Nourishment: Bed bugs feed on human blood at night only. They feed every 3 to 7 days. They are attracted by vibration, heat, odors and carbon dioxide (CO2) released by the individual. Often at the beginning of an infestation, bed bugs do not go poking one person in the dwelling.
Reproduction : The bed of the tack of said reproduction mode is traumatic, since the male does not use natural reproduction paths of the female during coupling. Although equipped with natural reproduction paths, they will only be used during egg laying. The male reproductive system with a spike in (that is to say as a sharp needle) perforates the female abdomen so as to access the spermalège. He then injects his sperm in this organ paragenital.
Other: Infestations homes and hotels are increasing rapidly in recent years. After World War II, better domestic hygiene and the massive use of insecticides had eradicated most of bedbugs But in the 1970s, many products have proved harmful to health (including DDT), hence limited use. Bedbugs have also benefited from the increasing number of international travelers, baggage bringing these illegal on the European and American soil.

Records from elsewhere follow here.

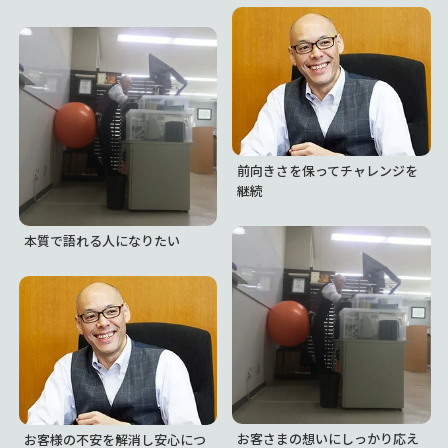
前向きさを保ってチャレンジを
継続
本質で語れる人になりたい
お客さまの想いにしっかり応え
お客様の不安を解消し安心につ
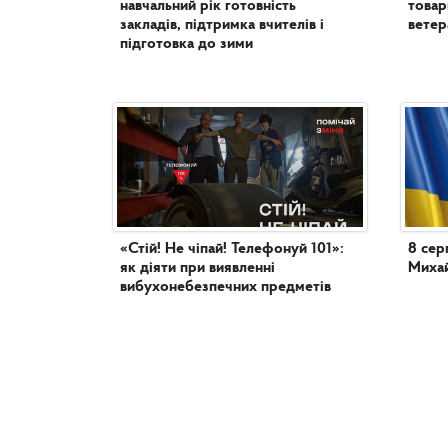
навчальний рік готовність
товар
закладів, підтримка вчителів і
ветер
підготовка до зими
«Стій! Не чіпай! Телефонуй 101»:
8 сер
як діяти при виявленні
Михай
вибухонебезпечних предметів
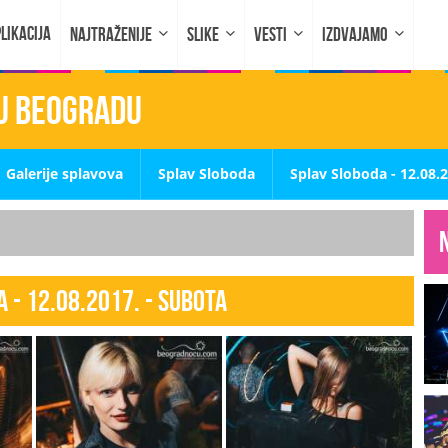
LIKACIJA
NAJTRAŽENIJE
SLIKE
VESTI
IZDVAJAMO
 u Beogradu
Galerije splavova
Splav Sloboda
Splav Sloboda - 12.08.
 - 12.08.2017. - SUBOTA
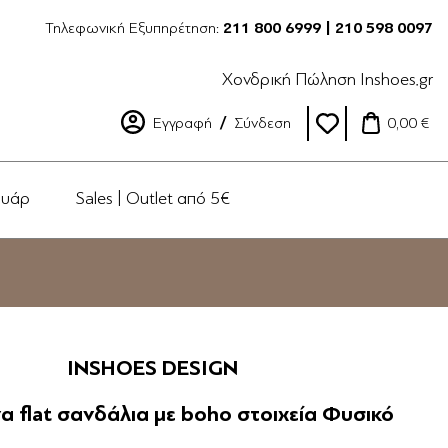
Τηλεφωνική Εξυπηρέτηση:
211 800 6999 | 210 598 0097
Χονδρική Πώληση Inshoes.gr
Εγγραφή
Σύνδεση
0,00 €
ουάρ
Sales | Outlet από 5€
INSHOES DESIGN
α flat σανδάλια με boho στοιχεία Φυσικό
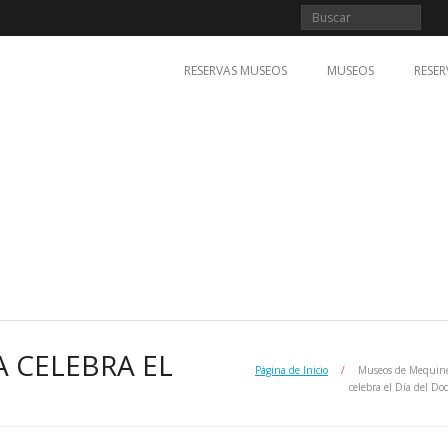
RESERVAS MUSEOS
MUSEOS
RESER
 CELEBRA EL
Página de Inicio
/
Museos de Mequin
celebra el Día del Do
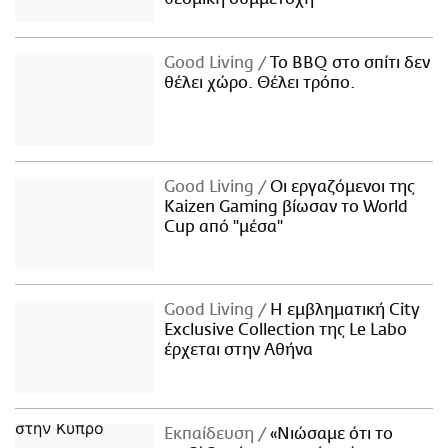
Good Living
Το BBQ στο σπίτι δεν
θέλει χώρο. Θέλει τρόπο.
Good Living
Οι εργαζόμενοι της
Kaizen Gaming βίωσαν το World
Cup από "μέσα"
Good Living
Η εμβληματική City
Exclusive Collection της Le Labo
έρχεται στην Αθήνα
Εκπαίδευση
«Νιώσαμε ότι το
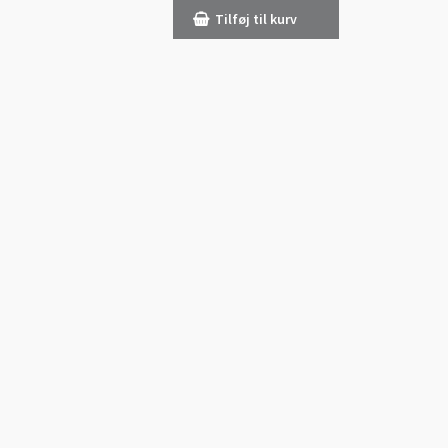
Tilføj til kurv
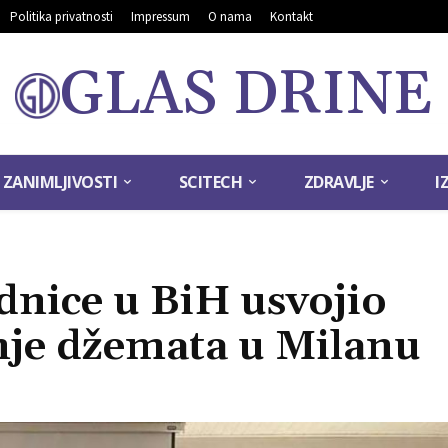
Politika privatnosti
Impressum
O nama
Kontakt
GLAS DRINE
ZANIMLJIVOSTI
SCITECH
ZDRAVLJE
I
ednice u BiH usvojio
nje džemata u Milanu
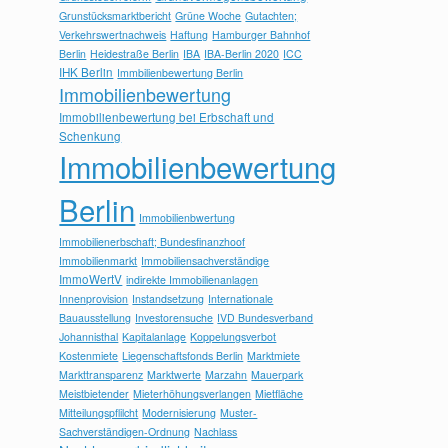
Grunstücksmarktbericht
Grüne Woche
Gutachten;
Verkehrswertnachweis
Haftung
Hamburger Bahnhof
Berlin
Heidestraße Berlin
IBA
IBA-Berlin 2020
ICC
IHK Berlin
Immbilienbewertung Berlin
Immobilienbewertung
Immobilienbewertung bei Erbschaft und
Schenkung
Immobilienbewertung
Berlin
Immobilienbwertung
Immobilienerbschaft; Bundesfinanzhoof
Immobilienmarkt
Immobiliensachverständige
ImmoWertV
indirekte Immobilienanlagen
Innenprovision
Instandsetzung
Internationale
Bauausstellung
Investorensuche
IVD Bundesverband
Johannisthal
Kapitalanlage
Koppelungsverbot
Kostenmiete
Liegenschaftsfonds Berlin
Marktmiete
Markttransparenz
Marktwerte
Marzahn
Mauerpark
Meistbietender
Mieterhöhungsverlangen
Mietfläche
Mitteilungspflilcht
Modernisierung
Muster-
Sachverständigen-Ordnung
Nachlass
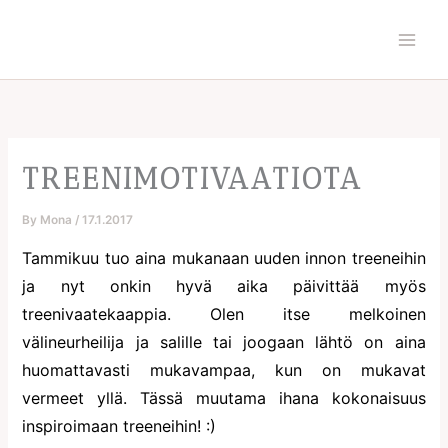
Skip
to
content
TREENIMOTIVAATIOTA
By
Mona
/
17.1.2017
Tammikuu tuo aina mukanaan uuden innon treeneihin
ja nyt onkin hyvä aika päivittää myös
treenivaatekaappia. Olen itse melkoinen
välineurheilija ja salille tai joogaan lähtö on aina
huomattavasti mukavampaa, kun on mukavat
vermeet yllä. Tässä muutama ihana kokonaisuus
inspiroimaan treeneihin! :)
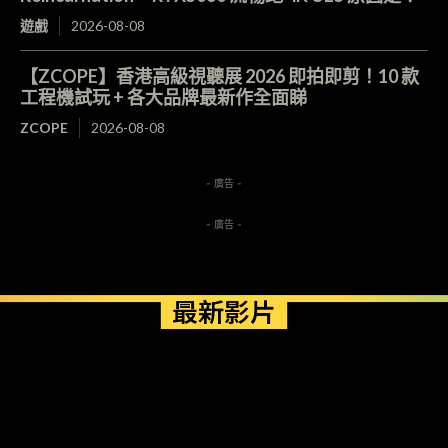
遊戲
2026-08-08
【ZCOPE】香港高級視聽展 2026 即拍即剪！10 款
工程機試玩 + 各大品牌最新作全面睇
ZCOPE
2026-08-08
- 廣告 -
- 廣告 -
最新影片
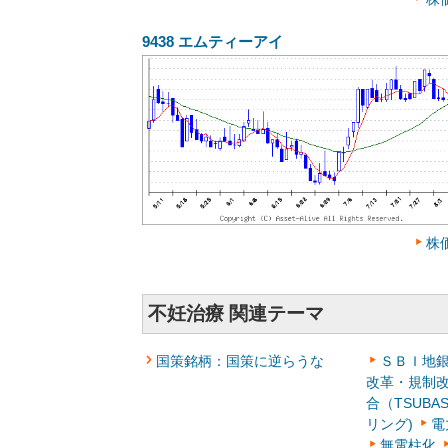
9438
エムティーアイ
株
不妊治療 関連テーマ
国策銘柄：国策に逆らうな
ＳＢＩ地銀
改革・規制
合（TSUBA
リング)
電
無電柱化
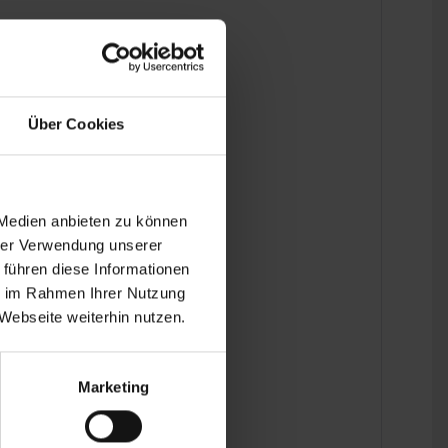
Über Cookies
d down to the last detail.
 Medien anbieten zu können
hrer Verwendung unserer
 führen diese Informationen
ie im Rahmen Ihrer Nutzung
Webseite weiterhin nutzen.
Marketing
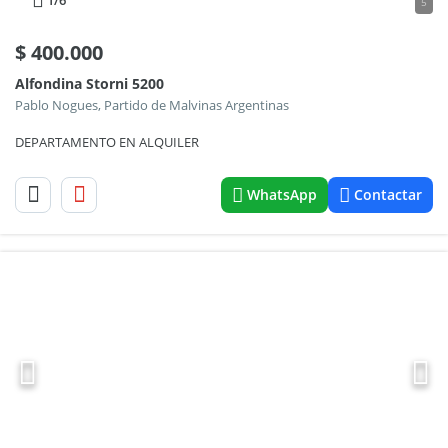
1
/6
5
$
400.000
Alfondina Storni 5200
Pablo Nogues, Partido de Malvinas Argentinas
DEPARTAMENTO EN ALQUILER
WhatsApp
Contactar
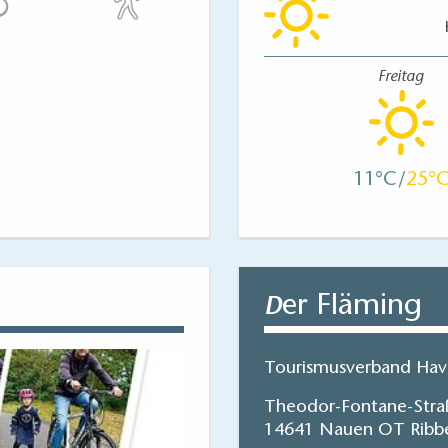
Freitag
11
25
er Fläming
D
Tourismusverband Have
Theodor-Fontane-Stra
14641 Nauen OT Ribb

The lack of communication between the various parties during an infestation aggravates the problem. Some tenants do not disclose the history of infestation bedbugs to newcomers, and some tenants do not speak in the adjacent tenants of shame or fear of financial reprisals. Insecticides are effective, but may, if excessive, do more harm than good. It is virtually impossible to solve the problem without the need for a specialist in pest management.